**阅读文本**

__________________________________________________

在爱吃屎的狗中,80%都喜欢不超过两天的新鲜屎。研究人员认为,这种吃新鲜屎的习惯可以追溯到1.5万年前,追溯到狼祖先身上。狼通常会在离窝较远的地方拉屎,部分原因在于粪便中含肠道寄生虫卵。但如果有病狼或残疾狼在家里拉屎怎么办?那倒也不至于立刻有危险,因为寄生虫卵通常无法在几天内孵出幼虫。那么,如何消除危险呢?答案就是立刻吃掉。吃屎是安全的,不会感染寄生虫。
于是,研究人员提出一个新理论:现代狗之所以吃屎,是由于延续了这种狼性直觉——尽管由于预防措施到位,现代宠物的粪便通常不含寄生虫。这个解释是符合逻辑的。
但有人注意到,该调查还发现,爱吃屎的狗更容易被主人认为是“贪吃狗”。这意味着,狗吃屎也许还存在饮食方面的动机。曾有研究发现,发展中国家的流浪狗连人屎都吃。吃屎具有生存价值,现代宠物狗可能延续了这种行为。狗靠吃人剩下的东西生存——不仅是食物残渣,还有粪便。
如今,狗粮和猫粮含丰富的脂肪和蛋白质,这些营养物质可能未被完全消化就拉出体外。因此,狗屎和猫屎可以作为二手食物来源。调查显示,吃屎的狗也更容易吃土和猫屎,这点也符合饮食动机。
该调查还得出另一个重要结论:主人为防止狗吃屎所采取的一切手段均以失败告终,成功率非常非常低——无论是给屎撒胡椒粉,还是当狗听话不吃屎时给它们奖赏,抑或是给狗吃某些常见产品(让狗屎变得难闻的药片)。
Does your pooch eat poo? If it's any consolation, he's in extremely good company.
In a new paper, veterinary researchers at University of California at Davis who surveyed thousands of dog owners found 16 percent of pups consume other canines' faeces "frequently," having been spotted doing it more than six times by their owners.
The vast majority prefer their poop to be fresh, or no more than one to two days since deposit.
But why? Google this topic, and you'll be greeted with pages upon pages of articles offering confident explanations about stress or enzyme deficiencies.
But when Benjamin Hart, a veterinarian who directs the Center for Animal Behavior at Davis, took a look at the scientific literature on poop-eating, or coprophagy, he found few answers.
"For every person you ask about this, you get a different opinion. Because they're guessing, whether they're veterinarians or experts in behaviour," said Hart, the lead author on the paper, which was published in the journal Veterinary Medicine and Science.
"You don't want to say to a client, 'I don't know why they do it.' "
And those experts get asked about it a lot, because for many dog owners this is a foul and intractable problem.
While gulping down turds at the dog park is typically not dangerous to the pooch, Hart said the mere idea - not to mention the resulting potty breath - is so revolting to some owners that they're willing to give their poop-eaters away.
"People can be quite tolerant of even aggressive dogs," he said. "But put this one out there, and they're really intolerant."

__________________________________________________

**待完成任务**
**A)** 根据这篇关于狗吃屎的短文,在爱吃屎的狗中,有多大比例喜欢不超过两天的新鲜屎?
**B)** 请照抄这篇关于狗吃屎的短文中的一段,从含有“在爱吃屎的狗中,80%都喜欢”的词句开始,到“品(让狗屎变得难闻的药片)。”结束,一字不改。
**C)** 判断下列说法是否符合这篇关于狗吃屎的短文。每项回答“是”或“否”,并原文引用作为依据的语句。
(i) 研究人员认为,狗吃新鲜屎的习惯可以追溯到狼祖先。
(ii) 现代宠物的粪便通常含有寄生虫。
(iii) 给屎撒胡椒粉能有效防止狗吃屎。

[数据集摘录]

__________________________________________________

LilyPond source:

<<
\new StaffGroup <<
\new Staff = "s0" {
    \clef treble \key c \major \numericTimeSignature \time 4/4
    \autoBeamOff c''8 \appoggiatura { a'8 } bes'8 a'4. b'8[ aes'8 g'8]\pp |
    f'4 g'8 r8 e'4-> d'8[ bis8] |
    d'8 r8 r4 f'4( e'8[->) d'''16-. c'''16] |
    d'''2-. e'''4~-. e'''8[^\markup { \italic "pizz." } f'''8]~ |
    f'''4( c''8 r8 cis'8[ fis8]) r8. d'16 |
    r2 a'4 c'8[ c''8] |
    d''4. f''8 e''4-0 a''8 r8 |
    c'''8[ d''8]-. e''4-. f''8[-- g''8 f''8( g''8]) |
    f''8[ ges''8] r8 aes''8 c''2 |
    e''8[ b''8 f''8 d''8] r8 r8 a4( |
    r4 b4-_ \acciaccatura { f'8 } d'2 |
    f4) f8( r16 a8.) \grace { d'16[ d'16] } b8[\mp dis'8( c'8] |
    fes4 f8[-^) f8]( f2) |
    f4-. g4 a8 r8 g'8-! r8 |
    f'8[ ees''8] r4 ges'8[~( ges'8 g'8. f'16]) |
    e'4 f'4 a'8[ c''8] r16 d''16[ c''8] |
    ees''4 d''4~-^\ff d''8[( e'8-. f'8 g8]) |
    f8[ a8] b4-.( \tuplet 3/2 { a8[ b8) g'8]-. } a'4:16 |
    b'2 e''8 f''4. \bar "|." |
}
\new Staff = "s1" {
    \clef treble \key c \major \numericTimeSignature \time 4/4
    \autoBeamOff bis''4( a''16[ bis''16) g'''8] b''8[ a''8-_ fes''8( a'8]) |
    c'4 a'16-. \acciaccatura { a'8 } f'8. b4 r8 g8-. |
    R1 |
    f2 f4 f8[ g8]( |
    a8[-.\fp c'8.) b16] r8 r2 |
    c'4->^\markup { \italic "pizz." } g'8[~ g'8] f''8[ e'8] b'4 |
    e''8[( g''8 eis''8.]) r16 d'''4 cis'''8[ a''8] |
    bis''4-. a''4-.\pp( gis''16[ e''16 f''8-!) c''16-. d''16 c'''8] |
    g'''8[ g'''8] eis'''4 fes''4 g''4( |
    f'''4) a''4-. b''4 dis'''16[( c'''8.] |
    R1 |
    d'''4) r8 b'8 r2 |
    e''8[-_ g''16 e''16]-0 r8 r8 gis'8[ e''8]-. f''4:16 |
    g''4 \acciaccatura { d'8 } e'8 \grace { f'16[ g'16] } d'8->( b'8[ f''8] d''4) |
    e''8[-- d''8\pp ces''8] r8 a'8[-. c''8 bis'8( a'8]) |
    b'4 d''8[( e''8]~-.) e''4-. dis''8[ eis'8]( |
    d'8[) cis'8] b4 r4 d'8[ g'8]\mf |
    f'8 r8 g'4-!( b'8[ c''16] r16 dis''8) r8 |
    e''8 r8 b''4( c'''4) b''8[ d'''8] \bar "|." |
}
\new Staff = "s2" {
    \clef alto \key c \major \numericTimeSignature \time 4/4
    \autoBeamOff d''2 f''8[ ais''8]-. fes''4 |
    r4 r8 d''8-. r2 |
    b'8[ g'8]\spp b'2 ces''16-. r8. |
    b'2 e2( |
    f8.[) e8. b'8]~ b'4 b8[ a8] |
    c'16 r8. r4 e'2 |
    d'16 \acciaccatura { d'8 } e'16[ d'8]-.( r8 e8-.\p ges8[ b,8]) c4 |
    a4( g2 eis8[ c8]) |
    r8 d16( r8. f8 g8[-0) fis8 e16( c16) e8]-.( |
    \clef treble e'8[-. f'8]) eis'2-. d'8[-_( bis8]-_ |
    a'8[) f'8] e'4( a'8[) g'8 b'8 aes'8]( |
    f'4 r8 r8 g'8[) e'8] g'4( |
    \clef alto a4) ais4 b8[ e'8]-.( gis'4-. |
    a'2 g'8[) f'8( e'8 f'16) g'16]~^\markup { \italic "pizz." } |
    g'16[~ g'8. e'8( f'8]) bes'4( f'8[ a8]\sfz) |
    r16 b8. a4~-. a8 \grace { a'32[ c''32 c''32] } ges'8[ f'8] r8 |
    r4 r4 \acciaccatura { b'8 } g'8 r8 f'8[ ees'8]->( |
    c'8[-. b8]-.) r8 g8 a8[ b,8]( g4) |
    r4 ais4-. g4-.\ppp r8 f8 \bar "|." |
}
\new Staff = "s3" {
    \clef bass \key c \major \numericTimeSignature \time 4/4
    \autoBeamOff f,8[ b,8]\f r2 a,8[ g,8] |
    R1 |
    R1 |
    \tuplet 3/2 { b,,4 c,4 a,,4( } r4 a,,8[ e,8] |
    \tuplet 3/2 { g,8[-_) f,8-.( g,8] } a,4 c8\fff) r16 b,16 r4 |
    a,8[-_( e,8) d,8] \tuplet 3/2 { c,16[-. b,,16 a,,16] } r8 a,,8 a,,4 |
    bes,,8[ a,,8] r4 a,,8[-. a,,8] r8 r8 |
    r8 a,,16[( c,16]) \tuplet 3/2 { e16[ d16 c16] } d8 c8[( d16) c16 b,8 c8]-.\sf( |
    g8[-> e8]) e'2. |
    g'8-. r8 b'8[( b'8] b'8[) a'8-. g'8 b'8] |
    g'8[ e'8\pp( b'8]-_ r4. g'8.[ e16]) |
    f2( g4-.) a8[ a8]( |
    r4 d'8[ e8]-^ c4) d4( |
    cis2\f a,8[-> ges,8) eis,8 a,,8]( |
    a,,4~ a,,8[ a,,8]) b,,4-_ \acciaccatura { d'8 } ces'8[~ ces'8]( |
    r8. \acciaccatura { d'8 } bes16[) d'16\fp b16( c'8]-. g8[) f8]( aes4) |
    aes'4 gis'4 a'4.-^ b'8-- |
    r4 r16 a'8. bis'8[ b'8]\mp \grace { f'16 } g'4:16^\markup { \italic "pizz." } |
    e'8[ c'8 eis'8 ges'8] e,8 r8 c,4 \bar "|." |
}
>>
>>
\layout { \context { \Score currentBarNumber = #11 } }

__________________________________________________

**书面答案**
**A)** 80%。

**B)**
在爱吃屎的狗中,80%都喜欢不超过两天的新鲜屎。研究人员认为,这种吃新鲜屎的习惯可以追溯到1.5万年前,追溯到狼祖先身上。狼通常会在离窝较远的地方拉屎,部分原因在于粪便中含肠道寄生虫卵。但如果有病狼或残疾狼在家里拉屎怎么办?那倒也不至于立刻有危险,因为寄生虫卵通常无法在几天内孵出幼虫。那么,如何消除危险呢?答案就是立刻吃掉。吃屎是安全的,不会感染寄生虫。
于是,研究人员提出一个新理论:现代狗之所以吃屎,是由于延续了这种狼性直觉——尽管由于预防措施到位,现代宠物的粪便通常不含寄生虫。这个解释是符合逻辑的。
但有人注意到,该调查还发现,爱吃屎的狗更容易被主人认为是“贪吃狗”。这意味着,狗吃屎也许还存在饮食方面的动机。曾有研究发现,发展中国家的流浪狗连人屎都吃。吃屎具有生存价值,现代宠物狗可能延续了这种行为。狗靠吃人剩下的东西生存——不仅是食物残渣,还有粪便。
如今,狗粮和猫粮含丰富的脂肪和蛋白质,这些营养物质可能未被完全消化就拉出体外。因此,狗屎和猫屎可以作为二手食物来源。调查显示,吃屎的狗也更容易吃土和猫屎,这点也符合饮食动机。
该调查还得出另一个重要结论:主人为防止狗吃屎所采取的一切手段均以失败告终,成功率非常非常低——无论是给屎撒胡椒粉,还是当狗听话不吃屎时给它们奖赏,抑或是给狗吃某些常见产品(让狗屎变得难闻的药片)。

**C)**
(i) 是。“研究人员认为,这种吃新鲜屎的习惯可以追溯到1.5万年前,追溯到狼祖先身上。”
(ii) 否。“尽管由于预防措施到位,现代宠物的粪便通常不含寄生虫。”
(iii) 否。“主人为防止狗吃屎所采取的一切手段均以失败告终,成功率非常非常低——无论是给屎撒胡椒粉”